## Exercise directions
Convert every line of the rows below into a JSON list of strings, one string per line, leaving out any blank lines.

## Data rows
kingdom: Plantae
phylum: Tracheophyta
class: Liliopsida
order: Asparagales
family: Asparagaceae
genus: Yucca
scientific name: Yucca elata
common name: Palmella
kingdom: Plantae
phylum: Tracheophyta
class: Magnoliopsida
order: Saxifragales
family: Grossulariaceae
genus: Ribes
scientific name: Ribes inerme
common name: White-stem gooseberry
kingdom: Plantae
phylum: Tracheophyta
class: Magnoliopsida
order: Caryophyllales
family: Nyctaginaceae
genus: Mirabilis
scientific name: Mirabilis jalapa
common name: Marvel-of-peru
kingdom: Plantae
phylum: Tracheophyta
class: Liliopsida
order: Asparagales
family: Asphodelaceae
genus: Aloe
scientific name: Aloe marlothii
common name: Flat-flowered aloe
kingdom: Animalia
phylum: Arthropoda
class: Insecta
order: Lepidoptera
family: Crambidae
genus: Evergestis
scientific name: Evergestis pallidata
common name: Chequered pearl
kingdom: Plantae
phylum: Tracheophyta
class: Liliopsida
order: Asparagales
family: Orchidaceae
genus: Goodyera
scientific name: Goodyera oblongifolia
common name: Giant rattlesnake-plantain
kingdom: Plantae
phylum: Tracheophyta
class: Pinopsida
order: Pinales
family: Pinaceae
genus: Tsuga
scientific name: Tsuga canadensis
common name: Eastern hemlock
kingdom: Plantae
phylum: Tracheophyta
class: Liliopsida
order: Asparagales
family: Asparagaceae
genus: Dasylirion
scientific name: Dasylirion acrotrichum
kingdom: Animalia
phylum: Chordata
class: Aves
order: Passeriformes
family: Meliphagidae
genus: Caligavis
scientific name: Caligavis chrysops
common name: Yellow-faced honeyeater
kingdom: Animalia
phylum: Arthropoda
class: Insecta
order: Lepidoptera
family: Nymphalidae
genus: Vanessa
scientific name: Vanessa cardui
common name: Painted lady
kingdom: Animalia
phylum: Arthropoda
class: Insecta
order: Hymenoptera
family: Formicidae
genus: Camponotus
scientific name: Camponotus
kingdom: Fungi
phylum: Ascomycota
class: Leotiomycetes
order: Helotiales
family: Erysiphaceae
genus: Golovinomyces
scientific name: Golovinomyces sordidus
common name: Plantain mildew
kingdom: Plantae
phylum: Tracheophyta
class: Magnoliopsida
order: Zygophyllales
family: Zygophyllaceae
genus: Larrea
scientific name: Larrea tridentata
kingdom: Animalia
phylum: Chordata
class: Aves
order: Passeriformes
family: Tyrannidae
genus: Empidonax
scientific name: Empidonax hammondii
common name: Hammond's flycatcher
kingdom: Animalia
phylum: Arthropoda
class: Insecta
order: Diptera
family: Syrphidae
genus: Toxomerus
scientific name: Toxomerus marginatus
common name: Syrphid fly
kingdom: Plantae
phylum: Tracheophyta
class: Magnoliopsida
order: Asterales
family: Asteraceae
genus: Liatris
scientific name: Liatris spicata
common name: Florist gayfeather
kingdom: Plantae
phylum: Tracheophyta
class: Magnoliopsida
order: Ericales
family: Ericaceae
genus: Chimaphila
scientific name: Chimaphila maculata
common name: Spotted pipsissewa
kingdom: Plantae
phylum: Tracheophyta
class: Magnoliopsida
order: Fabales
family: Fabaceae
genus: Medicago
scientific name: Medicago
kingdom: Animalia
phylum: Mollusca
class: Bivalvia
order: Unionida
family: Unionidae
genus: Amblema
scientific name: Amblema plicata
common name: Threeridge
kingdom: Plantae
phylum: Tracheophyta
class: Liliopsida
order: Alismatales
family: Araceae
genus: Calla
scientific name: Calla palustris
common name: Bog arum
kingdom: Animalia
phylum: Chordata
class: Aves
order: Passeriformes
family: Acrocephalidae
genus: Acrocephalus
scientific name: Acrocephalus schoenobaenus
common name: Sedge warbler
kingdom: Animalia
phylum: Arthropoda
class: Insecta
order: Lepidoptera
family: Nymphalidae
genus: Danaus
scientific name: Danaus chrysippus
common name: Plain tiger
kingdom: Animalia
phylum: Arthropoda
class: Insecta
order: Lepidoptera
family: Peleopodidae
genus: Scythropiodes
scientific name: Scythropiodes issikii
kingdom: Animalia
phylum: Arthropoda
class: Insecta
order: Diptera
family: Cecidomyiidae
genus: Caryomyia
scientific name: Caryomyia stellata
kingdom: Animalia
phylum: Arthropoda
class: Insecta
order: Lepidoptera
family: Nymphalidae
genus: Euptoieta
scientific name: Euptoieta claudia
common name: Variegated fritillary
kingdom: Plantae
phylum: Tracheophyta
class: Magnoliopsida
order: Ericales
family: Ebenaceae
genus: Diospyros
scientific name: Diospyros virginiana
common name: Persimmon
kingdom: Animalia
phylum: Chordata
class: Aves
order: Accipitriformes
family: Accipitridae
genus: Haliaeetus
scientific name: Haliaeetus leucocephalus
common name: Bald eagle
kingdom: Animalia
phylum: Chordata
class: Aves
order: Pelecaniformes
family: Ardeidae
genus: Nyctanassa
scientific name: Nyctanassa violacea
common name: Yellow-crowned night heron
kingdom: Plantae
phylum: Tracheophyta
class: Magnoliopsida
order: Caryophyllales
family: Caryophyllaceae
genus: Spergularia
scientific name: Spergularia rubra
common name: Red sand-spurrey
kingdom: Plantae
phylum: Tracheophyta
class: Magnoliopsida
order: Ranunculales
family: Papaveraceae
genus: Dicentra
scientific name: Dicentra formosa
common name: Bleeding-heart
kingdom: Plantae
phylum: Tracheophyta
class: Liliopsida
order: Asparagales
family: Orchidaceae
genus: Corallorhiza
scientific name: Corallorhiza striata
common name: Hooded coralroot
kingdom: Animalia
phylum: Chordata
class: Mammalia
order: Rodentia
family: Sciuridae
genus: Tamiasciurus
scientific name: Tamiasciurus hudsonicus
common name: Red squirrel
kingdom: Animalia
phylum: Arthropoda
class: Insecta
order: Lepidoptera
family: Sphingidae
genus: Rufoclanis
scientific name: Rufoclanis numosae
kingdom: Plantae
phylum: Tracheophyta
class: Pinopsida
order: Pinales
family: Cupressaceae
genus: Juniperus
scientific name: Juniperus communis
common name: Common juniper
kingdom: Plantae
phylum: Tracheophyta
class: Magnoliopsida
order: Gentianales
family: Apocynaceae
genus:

## Exercise answer
[
  "kingdom: Plantae",
  "phylum: Tracheophyta",
  "class: Liliopsida",
  "order: Asparagales",
  "family: Asparagaceae",
  "genus: Yucca",
  "scientific name: Yucca elata",
  "common name: Palmella",
  "kingdom: Plantae",
  "phylum: Tracheophyta",
  "class: Magnoliopsida",
  "order: Saxifragales",
  "family: Grossulariaceae",
  "genus: Ribes",
  "scientific name: Ribes inerme",
  "common name: White-stem gooseberry",
  "kingdom: Plantae",
  "phylum: Tracheophyta",
  "class: Magnoliopsida",
  "order: Caryophyllales",
  "family: Nyctaginaceae",
  "genus: Mirabilis",
  "scientific name: Mirabilis jalapa",
  "common name: Marvel-of-peru",
  "kingdom: Plantae",
  "phylum: Tracheophyta",
  "class: Liliopsida",
  "order: Asparagales",
  "family: Asphodelaceae",
  "genus: Aloe",
  "scientific name: Aloe marlothii",
  "common name: Flat-flowered aloe",
  "kingdom: Animalia",
  "phylum: Arthropoda",
  "class: Insecta",
  "order: Lepidoptera",
  "family: Crambidae",
  "genus: Evergestis",
  "scientific name: Evergestis pallidata",
  "common name: Chequered pearl",
  "kingdom: Plantae",
  "phylum: Tracheophyta",
  "class: Liliopsida",
  "order: Asparagales",
  "family: Orchidaceae",
  "genus: Goodyera",
  "scientific name: Goodyera oblongifolia",
  "common name: Giant rattlesnake-plantain",
  "kingdom: Plantae",
  "phylum: Tracheophyta",
  "class: Pinopsida",
  "order: Pinales",
  "family: Pinaceae",
  "genus: Tsuga",
  "scientific name: Tsuga canadensis",
  "common name: Eastern hemlock",
  "kingdom: Plantae",
  "phylum: Tracheophyta",
  "class: Liliopsida",
  "order: Asparagales",
  "family: Asparagaceae",
  "genus: Dasylirion",
  "scientific name: Dasylirion acrotrichum",
  "kingdom: Animalia",
  "phylum: Chordata",
  "class: Aves",
  "order: Passeriformes",
  "family: Meliphagidae",
  "genus: Caligavis",
  "scientific name: Caligavis chrysops",
  "common name: Yellow-faced honeyeater",
  "kingdom: Animalia",
  "phylum: Arthropoda",
  "class: Insecta",
  "order: Lepidoptera",
  "family: Nymphalidae",
  "genus: Vanessa",
  "scientific name: Vanessa cardui",
  "common name: Painted lady",
  "kingdom: Animalia",
  "phylum: Arthropoda",
  "class: Insecta",
  "order: Hymenoptera",
  "family: Formicidae",
  "genus: Camponotus",
  "scientific name: Camponotus",
  "kingdom: Fungi",
  "phylum: Ascomycota",
  "class: Leotiomycetes",
  "order: Helotiales",
  "family: Erysiphaceae",
  "genus: Golovinomyces",
  "scientific name: Golovinomyces sordidus",
  "common name: Plantain mildew",
  "kingdom: Plantae",
  "phylum: Tracheophyta",
  "class: Magnoliopsida",
  "order: Zygophyllales",
  "family: Zygophyllaceae",
  "genus: Larrea",
  "scientific name: Larrea tridentata",
  "kingdom: Animalia",
  "phylum: Chordata",
  "class: Aves",
  "order: Passeriformes",
  "family: Tyrannidae",
  "genus: Empidonax",
  "scientific name: Empidonax hammondii",
  "common name: Hammond's flycatcher",
  "kingdom: Animalia",
  "phylum: Arthropoda",
  "class: Insecta",
  "order: Diptera",
  "family: Syrphidae",
  "genus: Toxomerus",
  "scientific name: Toxomerus marginatus",
  "common name: Syrphid fly",
  "kingdom: Plantae",
  "phylum: Tracheophyta",
  "class: Magnoliopsida",
  "order: Asterales",
  "family: Asteraceae",
  "genus: Liatris",
  "scientific name: Liatris spicata",
  "common name: Florist gayfeather",
  "kingdom: Plantae",
  "phylum: Tracheophyta",
  "class: Magnoliopsida",
  "order: Ericales",
  "family: Ericaceae",
  "genus: Chimaphila",
  "scientific name: Chimaphila maculata",
  "common name: Spotted pipsissewa",
  "kingdom: Plantae",
  "phylum: Tracheophyta",
  "class: Magnoliopsida",
  "order: Fabales",
  "family: Fabaceae",
  "genus: Medicago",
  "scientific name: Medicago",
  "kingdom: Animalia",
  "phylum: Mollusca",
  "class: Bivalvia",
  "order: Unionida",
  "family: Unionidae",
  "genus: Amblema",
  "scientific name: Amblema plicata",
  "common name: Threeridge",
  "kingdom: Plantae",
  "phylum: Tracheophyta",
  "class: Liliopsida",
  "order: Alismatales",
  "family: Araceae",
  "genus: Calla",
  "scientific name: Calla palustris",
  "common name: Bog arum",
  "kingdom: Animalia",
  "phylum: Chordata",
  "class: Aves",
  "order: Passeriformes",
  "family: Acrocephalidae",
  "genus: Acrocephalus",
  "scientific name: Acrocephalus schoenobaenus",
  "common name: Sedge warbler",
  "kingdom: Animalia",
  "phylum: Arthropoda",
  "class: Insecta",
  "order: Lepidoptera",
  "family: Nymphalidae",
  "genus: Danaus",
  "scientific name: Danaus chrysippus",
  "common name: Plain tiger",
  "kingdom: Animalia",
  "phylum: Arthropoda",
  "class: Insecta",
  "order: Lepidoptera",
  "family: Peleopodidae",
  "genus: Scythropiodes",
  "scientific name: Scythropiodes issikii",
  "kingdom: Animalia",
  "phylum: Arthropoda",
  "class: Insecta",
  "order: Diptera",
  "family: Cecidomyiidae",
  "genus: Caryomyia",
  "scientific name: Caryomyia stellata",
  "kingdom: Animalia",
  "phylum: Arthropoda",
  "class: Insecta",
  "order: Lepidoptera",
  "family: Nymphalidae",
  "genus: Euptoieta",
  "scientific name: Euptoieta claudia",
  "common name: Variegated fritillary",
  "kingdom: Plantae",
  "phylum: Tracheophyta",
  "class: Magnoliopsida",
  "order: Ericales",
  "family: Ebenaceae",
  "genus: Diospyros",
  "scientific name: Diospyros virginiana",
  "common name: Persimmon",
  "kingdom: Animalia",
  "phylum: Chordata",
  "class: Aves",
  "order: Accipitriformes",
  "family: Accipitridae",
  "genus: Haliaeetus",
  "scientific name: Haliaeetus leucocephalus",
  "common name: Bald eagle",
  "kingdom: Animalia",
  "phylum: Chordata",
  "class: Aves",
  "order: Pelecaniformes",
  "family: Ardeidae",
  "genus: Nyctanassa",
  "scientific name: Nyctanassa violacea",
  "common name: Yellow-crowned night heron",
  "kingdom: Plantae",
  "phylum: Tracheophyta",
  "class: Magnoliopsida",
  "order: Caryophyllales",
  "family: Caryophyllaceae",
  "genus: Spergularia",
  "scientific name: Spergularia rubra",
  "common name: Red sand-spurrey",
  "kingdom: Plantae",
  "phylum: Tracheophyta",
  "class: Magnoliopsida",
  "order: Ranunculales",
  "family: Papaveraceae",
  "genus: Dicentra",
  "scientific name: Dicentra formosa",
  "common name: Bleeding-heart",
  "kingdom: Plantae",
  "phylum: Tracheophyta",
  "class: Liliopsida",
  "order: Asparagales",
  "family: Orchidaceae",
  "genus: Corallorhiza",
  "scientific name: Corallorhiza striata",
  "common name: Hooded coralroot",
  "kingdom: Animalia",
  "phylum: Chordata",
  "class: Mammalia",
  "order: Rodentia",
  "family: Sciuridae",
  "genus: Tamiasciurus",
  "scientific name: Tamiasciurus hudsonicus",
  "common name: Red squirrel",
  "kingdom: Animalia",
  "phylum: Arthropoda",
  "class: Insecta",
  "order: Lepidoptera",
  "family: Sphingidae",
  "genus: Rufoclanis",
  "scientific name: Rufoclanis numosae",
  "kingdom: Plantae",
  "phylum: Tracheophyta",
  "class: Pinopsida",
  "order: Pinales",
  "family: Cupressaceae",
  "genus: Juniperus",
  "scientific name: Juniperus communis",
  "common name: Common juniper",
  "kingdom: Plantae",
  "phylum: Tracheophyta",
  "class: Magnoliopsida",
  "order: Gentianales",
  "family: Apocynaceae",
  "genus:"
]